> _WORK ORDER_: In your copy, set down the entries exactly and exclude the pictures.

··· GIVEN RECORDS

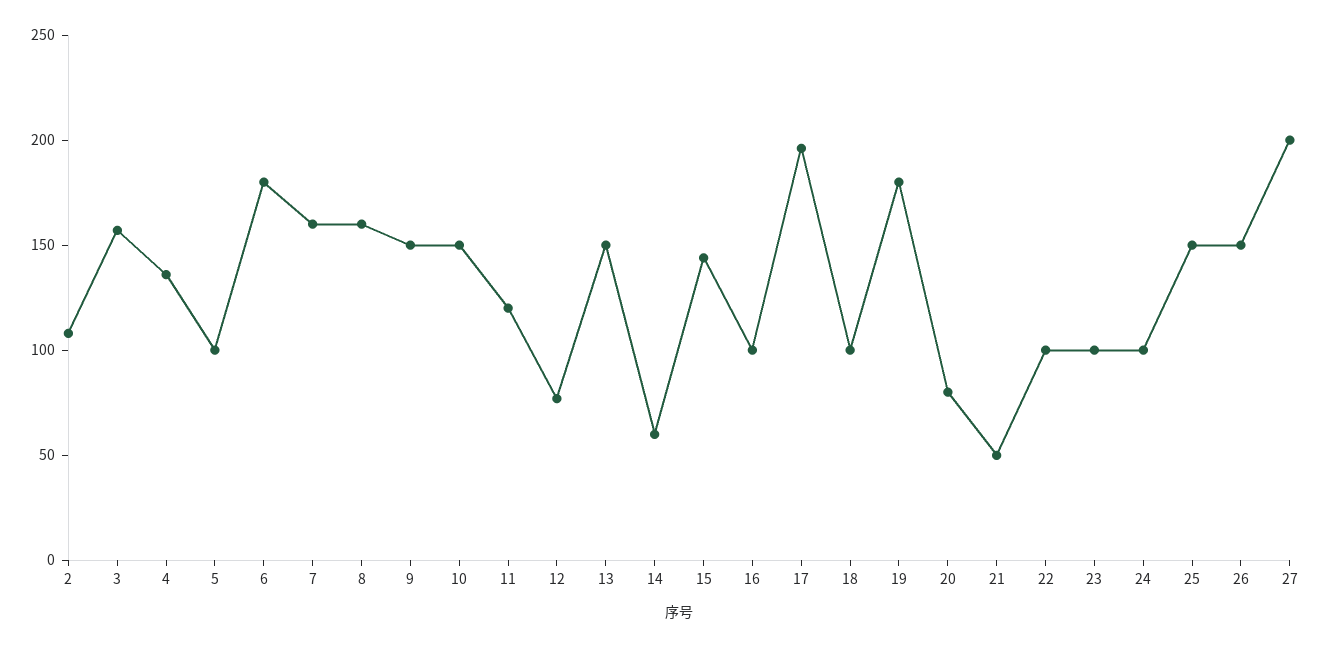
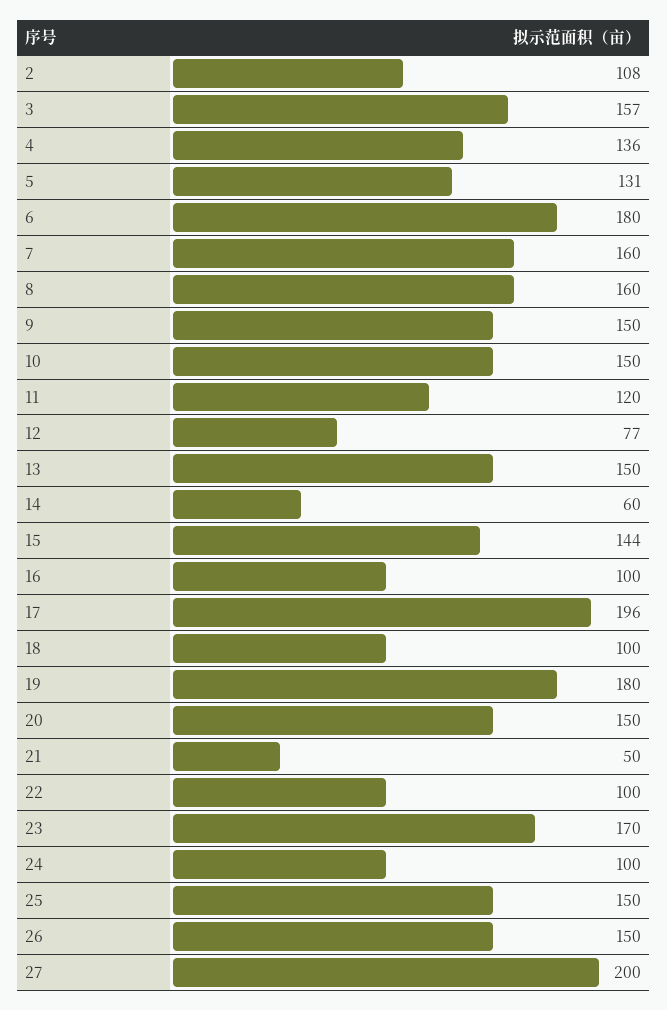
  {
    "2": 108,
    "3": 157,
    "4": 136,
-   "5": 100,
+   "5": 131,
    "6": 180,
    "7": 160,
    "8": 160,
    "9": 150,
    "10": 150,
    "11": 120,
    "12": 77,
    "13": 150,
    "14": 60,
    "15": 144,
    "16": 100,
    "17": 196,
    "18": 100,
    "19": 180,
-   "20": 80,
+   "20": 150,
    "21": 50,
    "22": 100,
-   "23": 100,
+   "23": 170,
    "24": 100,
    "25": 150,
    "26": 150,
    "27": 200
  }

······

> _SOLUTION_:
  {
    "2": 108,
    "3": 157,
    "4": 136,
-   "5": 100,
+   "5": 131,
    "6": 180,
    "7": 160,
    "8": 160,
    "9": 150,
    "10": 150,
    "11": 120,
    "12": 77,
    "13": 150,
    "14": 60,
    "15": 144,
    "16": 100,
    "17": 196,
    "18": 100,
    "19": 180,
-   "20": 80,
+   "20": 150,
    "21": 50,
    "22": 100,
-   "23": 100,
+   "23": 170,
    "24": 100,
    "25": 150,
    "26": 150,
    "27": 200
  }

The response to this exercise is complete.